Abel, whose land has been in his family since the 1850s, sees cut-your-own as part of a growing interest in shared activities and creating family memories.
"People are going back to having a family tradition," he said.
"It's not so much about the product," said Battenfeld. "It's about the event. We've had the same people coming for 20 to 30 years—we're on the second and third generations with some families."
Running a cut-your-own farm calls for a lot of manual labor. It also involves crop planning and yield management.
"We plant new trees in existing fields where trees are cut," Abel said. "It's all done manually.
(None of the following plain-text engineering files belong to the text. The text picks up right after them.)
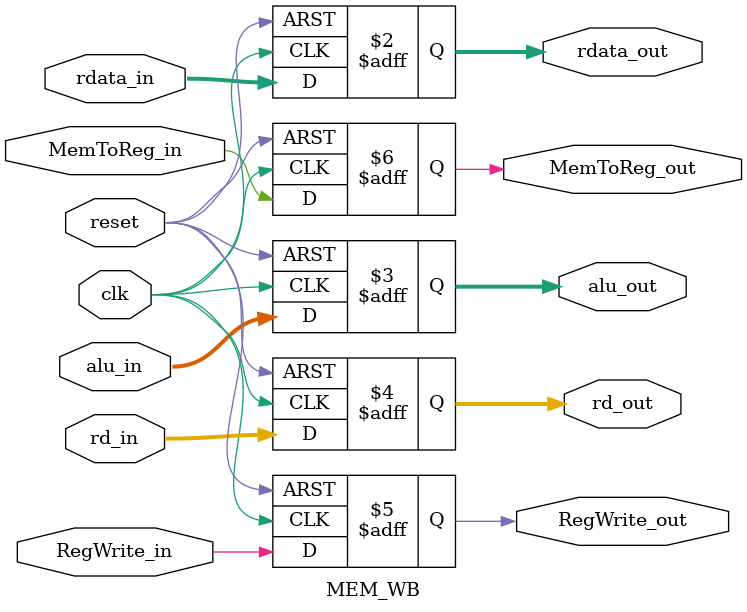
<source format=v>
module MEM_WB(
    input         clk, reset,
    input  [31:0] rdata_in, alu_in,
    input  [4:0]  rd_in,
    input         RegWrite_in, MemToReg_in,
    output reg[31:0] rdata_out, alu_out,
    output reg[4:0]  rd_out,
    output reg       RegWrite_out, MemToReg_out
);
    always @(posedge clk or posedge reset) begin
        if (reset) begin rdata_out<=0; alu_out<=0; rd_out<=0; RegWrite_out<=0; MemToReg_out<=0; end
        else begin rdata_out<=rdata_in; alu_out<=alu_in; rd_out<=rd_in; RegWrite_out<=RegWrite_in; MemToReg_out<=MemToReg_in; end
    end
endmodule
</source>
And when it comes to trimming, it's very labor intensive."
"We try and plant every vacated area," said Battenfeld. "You have to have trees of all sizes coming along," he said. "Our cycle begins in early spring."
Battenfeld applies herbicide in the spring and mows between trees at least twice each summer.
Christmas-tree farming is not without its own hazards and challenges.
"The farmer has to be a soil scientist," said NCTA's Dungey. "He has to constantly check and monitor for insects and soil pathogens. It's even more difficult because you don't get an annual yield. Mother Nature is the number-one hazard."
Deer, in particular, are a nuisance. They like Christmas trees as much as we do. Marauding deer invaded one Christmas-tree farm in Iowa last year and nibbled up between 10,000-and-12,000 trees, worth an estimated $80,000.
There is also pressure on the land itself, particularly for farms that are within the orbit of large metropolitan areas such as New York City and became attractive for residential development.
The recession put the kibosh on the aggressive conversion of farmland into housing tracts in New York's Hudson River Valley, with raw land now going begging, Battenfeld said. But he's concerned about tomorrow and a way of life he'd like to keep in the family.
"As long as I can carve out a living, you'll never see houses here," he said. "I have my two children here. Hopefully, they'll be able to make a decent living too."
And there is the pleasure of the work itself.
"I like to work out of doors," Battenfeld said. "It's a very festive time of year and people are in a very good mood."